*REQUIREMENTS*: Copy each of the lines below character for character, keeping their order.

^^^^^^^^^^^^^^^^

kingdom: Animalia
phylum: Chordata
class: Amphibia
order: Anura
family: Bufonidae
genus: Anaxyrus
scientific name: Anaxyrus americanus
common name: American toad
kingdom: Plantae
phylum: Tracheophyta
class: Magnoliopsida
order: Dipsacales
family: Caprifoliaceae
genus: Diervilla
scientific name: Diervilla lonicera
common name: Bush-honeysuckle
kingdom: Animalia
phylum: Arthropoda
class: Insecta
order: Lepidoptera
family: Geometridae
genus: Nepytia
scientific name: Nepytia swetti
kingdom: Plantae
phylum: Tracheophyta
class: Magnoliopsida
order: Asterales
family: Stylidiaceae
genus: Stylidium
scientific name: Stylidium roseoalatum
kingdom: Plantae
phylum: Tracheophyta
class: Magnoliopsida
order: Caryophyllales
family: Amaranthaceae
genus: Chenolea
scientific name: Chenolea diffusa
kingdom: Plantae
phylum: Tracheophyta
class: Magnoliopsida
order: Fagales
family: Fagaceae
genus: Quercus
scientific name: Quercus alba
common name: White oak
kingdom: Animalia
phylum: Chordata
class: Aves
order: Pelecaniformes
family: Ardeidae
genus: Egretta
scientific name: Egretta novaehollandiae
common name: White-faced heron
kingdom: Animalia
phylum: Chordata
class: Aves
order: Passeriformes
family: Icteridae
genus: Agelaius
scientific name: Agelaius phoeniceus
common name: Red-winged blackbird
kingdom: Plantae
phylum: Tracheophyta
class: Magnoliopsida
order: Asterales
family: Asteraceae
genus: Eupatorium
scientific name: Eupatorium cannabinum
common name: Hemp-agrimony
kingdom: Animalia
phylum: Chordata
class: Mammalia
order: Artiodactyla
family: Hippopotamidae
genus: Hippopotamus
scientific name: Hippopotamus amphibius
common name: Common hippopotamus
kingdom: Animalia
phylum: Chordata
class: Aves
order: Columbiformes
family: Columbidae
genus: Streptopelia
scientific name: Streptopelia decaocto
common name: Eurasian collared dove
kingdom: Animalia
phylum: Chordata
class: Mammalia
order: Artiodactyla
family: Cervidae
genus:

^^^^^^^^^^^^^^^^

*RESULT OF THE EXERCISE*:
kingdom: Animalia
phylum: Chordata
class: Amphibia
order: Anura
family: Bufonidae
genus: Anaxyrus
scientific name: Anaxyrus americanus
common name: American toad
kingdom: Plantae
phylum: Tracheophyta
class: Magnoliopsida
order: Dipsacales
family: Caprifoliaceae
genus: Diervilla
scientific name: Diervilla lonicera
common name: Bush-honeysuckle
kingdom: Animalia
phylum: Arthropoda
class: Insecta
order: Lepidoptera
family: Geometridae
genus: Nepytia
scientific name: Nepytia swetti
kingdom: Plantae
phylum: Tracheophyta
class: Magnoliopsida
order: Asterales
family: Stylidiaceae
genus: Stylidium
scientific name: Stylidium roseoalatum
kingdom: Plantae
phylum: Tracheophyta
class: Magnoliopsida
order: Caryophyllales
family: Amaranthaceae
genus: Chenolea
scientific name: Chenolea diffusa
kingdom: Plantae
phylum: Tracheophyta
class: Magnoliopsida
order: Fagales
family: Fagaceae
genus: Quercus
scientific name: Quercus alba
common name: White oak
kingdom: Animalia
phylum: Chordata
class: Aves
order: Pelecaniformes
family: Ardeidae
genus: Egretta
scientific name: Egretta novaehollandiae
common name: White-faced heron
kingdom: Animalia
phylum: Chordata
class: Aves
order: Passeriformes
family: Icteridae
genus: Agelaius
scientific name: Agelaius phoeniceus
common name: Red-winged blackbird
kingdom: Plantae
phylum: Tracheophyta
class: Magnoliopsida
order: Asterales
family: Asteraceae
genus: Eupatorium
scientific name: Eupatorium cannabinum
common name: Hemp-agrimony
kingdom: Animalia
phylum: Chordata
class: Mammalia
order: Artiodactyla
family: Hippopotamidae
genus: Hippopotamus
scientific name: Hippopotamus amphibius
common name: Common hippopotamus
kingdom: Animalia
phylum: Chordata
class: Aves
order: Columbiformes
family: Columbidae
genus: Streptopelia
scientific name: Streptopelia decaocto
common name: Eurasian collared dove
kingdom: Animalia
phylum: Chordata
class: Mammalia
order: Artiodactyla
family: Cervidae
genus:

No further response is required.